PROVIDED RECORDS ▸
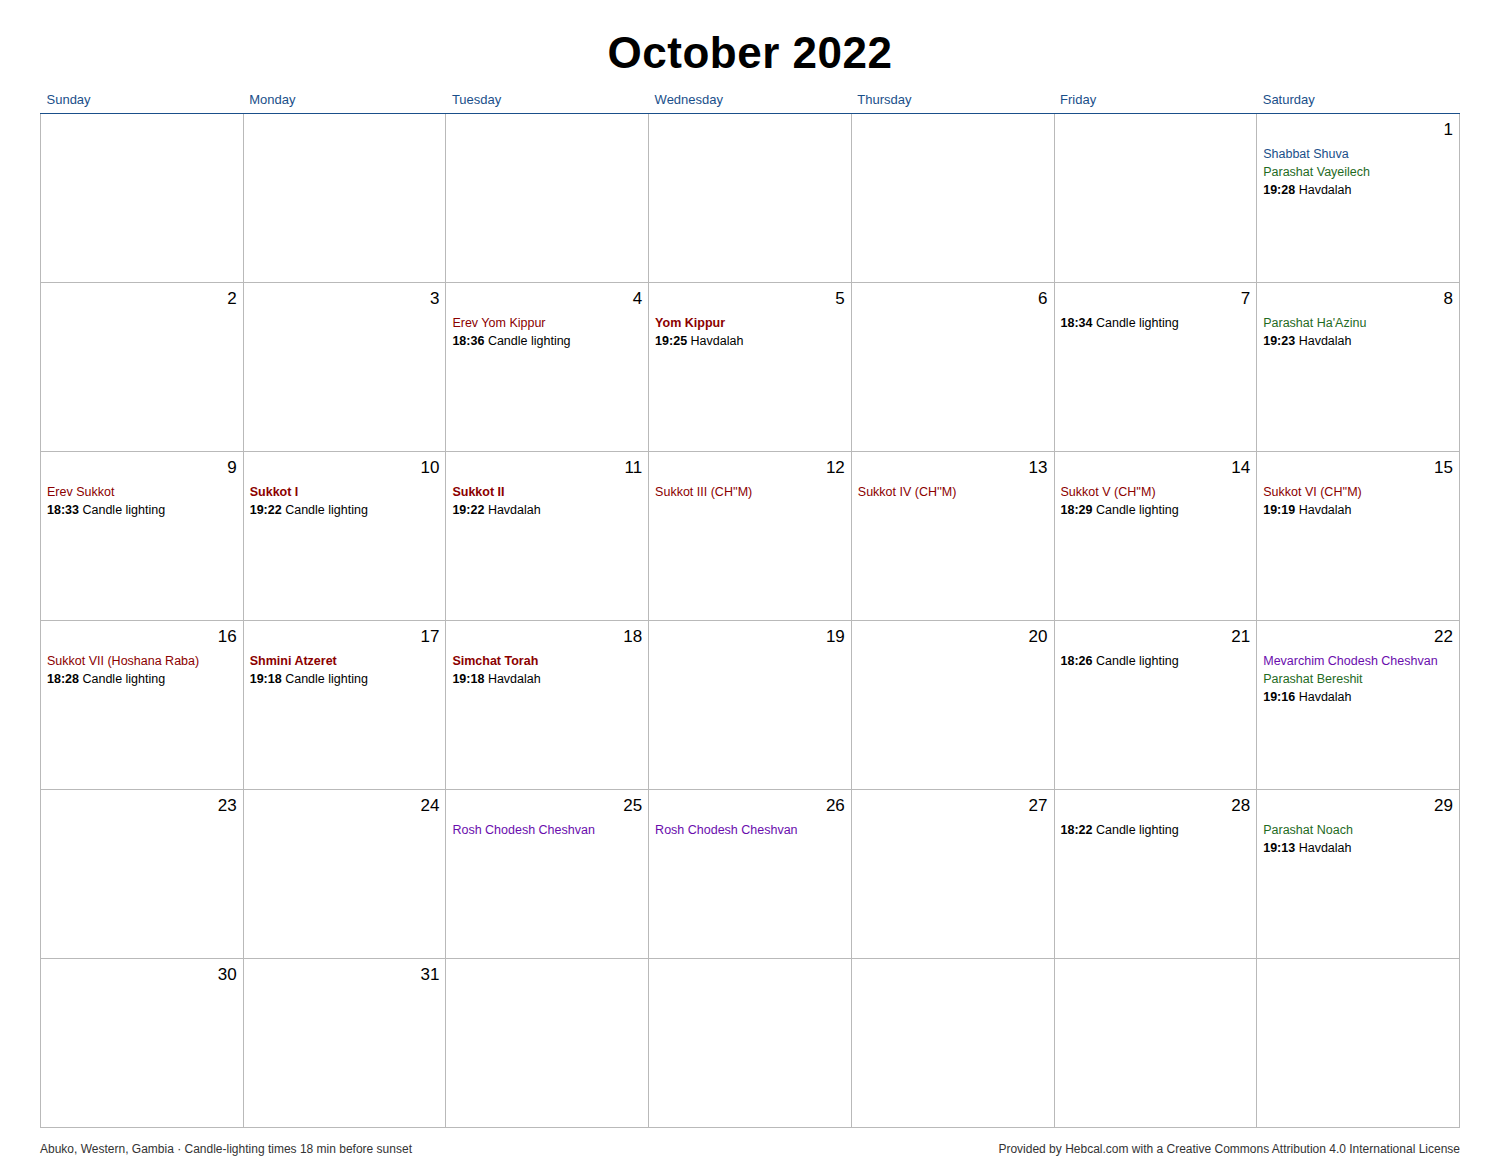October 2022
| Sunday | Monday | Tuesday | Wednesday | Thursday | Friday | Saturday |
| --- | --- | --- | --- | --- | --- | --- |
| | | | | | | 1 Shabbat Shuva Parashat Vayeilech 19:28 Havdalah |
| 2 | 3 | 4 Erev Yom Kippur 18:36 Candle lighting | 5 Yom Kippur 19:25 Havdalah | 6 | 7 18:34 Candle lighting | 8 Parashat Ha'Azinu 19:23 Havdalah |
| 9 Erev Sukkot 18:33 Candle lighting | 10 Sukkot I 19:22 Candle lighting | 11 Sukkot II 19:22 Havdalah | 12 Sukkot III (CH''M) | 13 Sukkot IV (CH''M) | 14 Sukkot V (CH''M) 18:29 Candle lighting | 15 Sukkot VI (CH''M) 19:19 Havdalah |
| 16 Sukkot VII (Hoshana Raba) 18:28 Candle lighting | 17 Shmini Atzeret 19:18 Candle lighting | 18 Simchat Torah 19:18 Havdalah | 19 | 20 | 21 18:26 Candle lighting | 22 Mevarchim Chodesh Cheshvan Parashat Bereshit 19:16 Havdalah |
| 23 | 24 | 25 Rosh Chodesh Cheshvan | 26 Rosh Chodesh Cheshvan | 27 | 28 18:22 Candle lighting | 29 Parashat Noach 19:13 Havdalah |
| 30 | 31 | | | | | |
Abuko, Western, Gambia · Candle-lighting times 18 min before sunset
Provided by Hebcal.com with a Creative Commons Attribution 4.0 International License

PROMPT ▸
Could you give back the full listing word for word, leaving out the images?

REPLY TO THE TASK ▸
October 2022
| Sunday | Monday | Tuesday | Wednesday | Thursday | Friday | Saturday |
| --- | --- | --- | --- | --- | --- | --- |
| | | | | | | 1 Shabbat Shuva Parashat Vayeilech 19:28 Havdalah |
| 2 | 3 | 4 Erev Yom Kippur 18:36 Candle lighting | 5 Yom Kippur 19:25 Havdalah | 6 | 7 18:34 Candle lighting | 8 Parashat Ha'Azinu 19:23 Havdalah |
| 9 Erev Sukkot 18:33 Candle lighting | 10 Sukkot I 19:22 Candle lighting | 11 Sukkot II 19:22 Havdalah | 12 Sukkot III (CH''M) | 13 Sukkot IV (CH''M) | 14 Sukkot V (CH''M) 18:29 Candle lighting | 15 Sukkot VI (CH''M) 19:19 Havdalah |
| 16 Sukkot VII (Hoshana Raba) 18:28 Candle lighting | 17 Shmini Atzeret 19:18 Candle lighting | 18 Simchat Torah 19:18 Havdalah | 19 | 20 | 21 18:26 Candle lighting | 22 Mevarchim Chodesh Cheshvan Parashat Bereshit 19:16 Havdalah |
| 23 | 24 | 25 Rosh Chodesh Cheshvan | 26 Rosh Chodesh Cheshvan | 27 | 28 18:22 Candle lighting | 29 Parashat Noach 19:13 Havdalah |
| 30 | 31 | | | | | |
Abuko, Western, Gambia · Candle-lighting times 18 min before sunset
Provided by Hebcal.com with a Creative Commons Attribution 4.0 International License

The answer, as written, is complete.